Appendix 1 in the introduction is a great starting place for the busy manager and leader who may not have the time to review all the case studies. Here they can find the cases, strategies and, most importantly, impacts that relate the most with their sector, setting or situation. For example, a reader tasked with improving hand hygiene, falls or infection rates and who wonders if and how it can be done in partnership with patients, can now find what others have done and start from there. The grouping of the strategies into categories helps the three user groups recognize themselves to find what they need easily. The experience at CPSI has shown that targeting content to different audiences (in our case, public, providers and leaders) is of great value. 

Another excellent addition in the introduction is the definition of patient-centred care and patient engagement. Unfortunately, however, co-design is defined elsewhere and patient experience is touched upon, but not fully explained. This may make it more difficult for the reader to navigate through the book in order to comprehend all terms. We keep hearing that there is a need for a common language so these definitions are a great step in that direction. 

The “novel image” presented in the book of “patients and staff having collective ownership of efforts to improve their shared healthcare services” is an image we too believe in, and we’ve been trying to create this, with some success, through the partnership between CPSI and PFPSC. Achieving this “novel image” requires a change in attitudes and behaviours of every individual – in other words, a shift in culture. 
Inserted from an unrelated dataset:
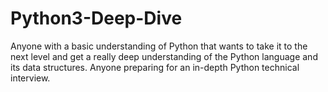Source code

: # Python3-Deep-Dive
Anyone with a basic understanding of Python that wants to take it to the next level and get a really deep understanding of the Python language and its data structures. Anyone preparing for an in-depth Python technical interview.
We concur with the three key elements of patient engagement presented in the book (it is not a short-term project, it is a complex organizational transformation and it requires engagement-capable environments) because they reflect our own experiences with patient engagement very well. We also agree that the three core processes of engagement-capable environments (ensuring leadership support and strategic focus, enlisting and preparing patients, and engaging staff to involve patients) are indeed “must-haves” and will surely not surprise any reader. 

The perspectives we bring to this book review are rooted in many years of partnership that has shaped patient safety outcomes, are guided by perspectives and experiences of volunteer patients and staff, and are informed by our work at Canadian and international levels. We have achieved extraordinary advances in patient engagement, things we only dreamed of 10 years ago, and we continue to believe that by advancing partnerships with patients, care will be safer, systems will be more reliable and fewer people will be experiencing preventable harm. We thank the authors of the book and case studies for their contribution to our collective wisdom and ask each reader to consider what more they can do to ensure safe care, to save a life, to spare people from preventable harm. Everyone has their own roles and responsibilities.  

About the Author

Chris Power, CEO, Canadian Patient Safety Institute, Edmonton, AB

References

Patient Engagement: Catalyzing Improvement and Innovation in Healthcare 
Edited by G. Ross Baker, Maria Judd and Christine Maika
Longwoods Publishing Corporation. ISBN: 978-0-9810089-8-1 (paperback); 978-0-9810089-9-8 (pdf), 118 pp.